Growing up, 1st Lt. Melissa Hale was certain she was going to be an international missionary. She accepted Christ at age 12 and began preaching at age 15. By 19, she was serving as associate pastor of a church plant. But in college, she realized God was calling her to join the United States Air Force as a chaplain. Today, she serves the approximately 1,800 airmen of the 911 AW/HC at the Pittsburgh Air Reserve Station.
“Even here in the States the Lord has opened up windows to make global impact,” Melissa said. “When you think of the military, I would think of campaigns, a lot of other things and Americans, but it’s been really interesting to see how many encounters I’ve had with naturalized citizens.”
Melissa found her calling by accident. In college, she spent one summer in the Army ROTC as a cadet. As Melissa formed relationships, the other female cadets sought her out for advice and spiritual leadership. Melissa’s calling solidified when one of her fellow cadets called her name during swim training. During this drill, cadets are required to dive into 10 feet of water in full gear, remove all gear in the water and wade to shore. But this woman was afraid of heights.
“This young lady was scary, and always in fights, but I learned that day that she was afraid of heights, the dark and water,” Melissa said. “On the diving board, she called my name, and I was encouraging her to make the jump.”
At that point, Melissa felt that God was inviting her to take her own leap of faith and serve those in the armed forces. She started the Air Force Chaplain Candidacy program in 2015. The program is similar to an internship and is ideal for seminary and other students to evaluate their compatibility as an Air Force Chaplain. Melissa spent 35 days each summer with the Air Force to complete her training and was commissioned as a chaplain in 2019. Each month she reports for duty at her base in Pittsburg, Pa., but she is always available to the airmen.
Each day, she has conversations with many people, but as she recounts these interactions, one stands out. As she was about to leave for the day, a young woman in development and training (DTF-Flight) prior to going to basic training stopped by her office for prayer. As they talked, Melissa asked her religious orientation. The woman replied, “I’m not really religious, but I feel like you can connect to that for me.” Melissa believes that her role is to help people see her relationship with God and find hope that they, too, can have a relationship.
“We are to be visible reminders of the holy, which means that we are to be everyone’s pastor, even people who do not believe or have a faith orientation,” she said. “We are to advocate for their spiritual rights—for their right to worship or not to worship.”
Although the Air Force is a pluralistic setting, with people of all or no faith, Melissa preaches the gospel daily. Not only does she serve as pastor, confidante and friend to the airmen, she also gives spiritual guidance to leadership. Melissa believes that preaching the gospel is a matter of time and space.
For example, if she is preaching at a non-mandatory service, she can preach from her theological inclinations. If she’s speaking at a required event, she has to speak from an inclusive point of view.
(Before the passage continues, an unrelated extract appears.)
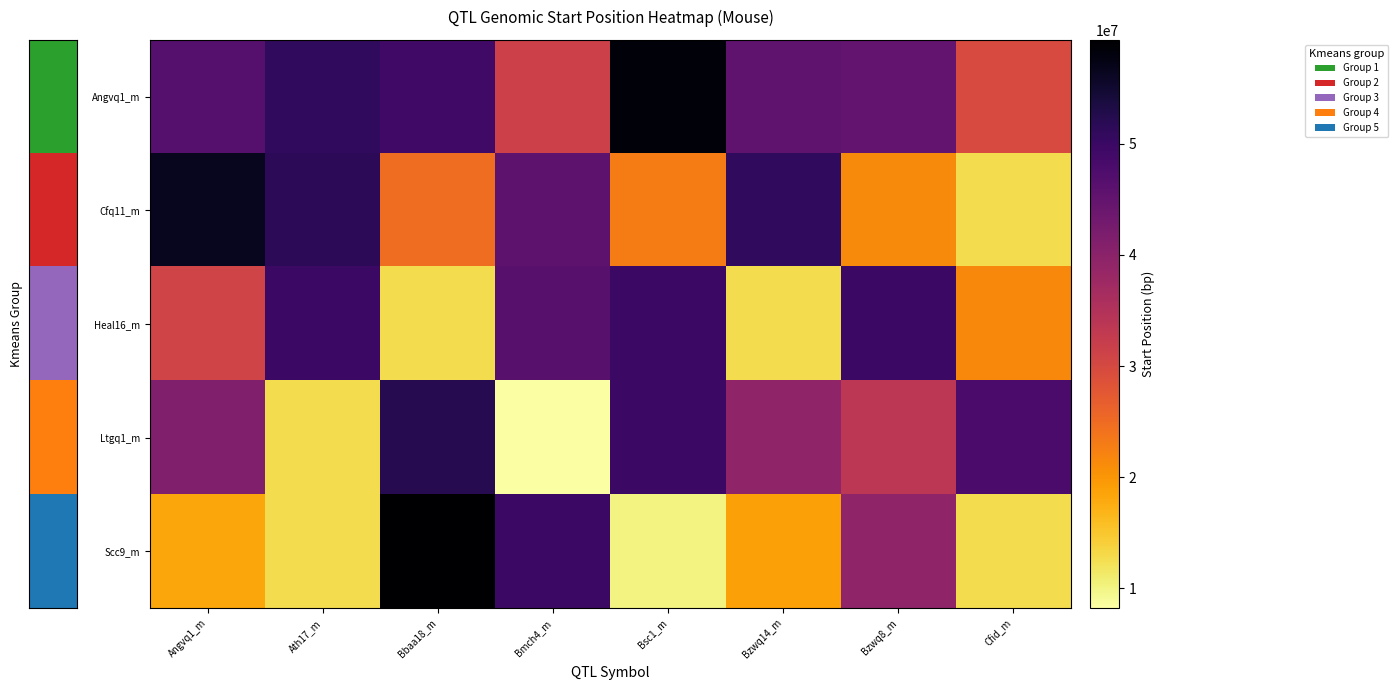

What is the total value across all series at Bzwq8_m?

189084464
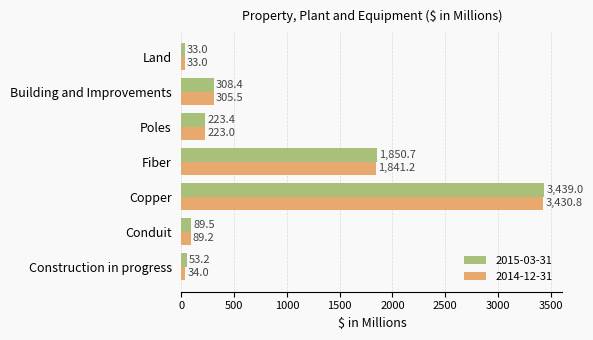

Rank the series by their maximum value, from highest to lowest.

2015-03-31, 2014-12-31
“I truly believe that in the space that I’m offering for people to think beyond what is temporal is the ultimate preaching of the gospel,” she said. “A lot of people in the Air Force are 18-25 and have had no chance to think about the intangibles. This gives them the opportunity to understand first and foremost that there is a benevolent divinity. Opening their minds to that idea is planting the seed of the Gospel.”
Melissa graduated from Asbury Seminary with a M.Div. in 2017 and is currently pursuing a Doctor of Ministry degree in the spiritual direction cohort. She, her husband William and three boys, Logan, Kaleb, and Malcolm live in Richmond, Ky. As of September 2020, she is an Itinerant Deacon in the African Methodist Episcopal Church. She also serves on the ministerial staff of Embry Chapel AME in Elizabethtown, Ky., and alongside her husband at Saint Paul AME in Versailles, Ky.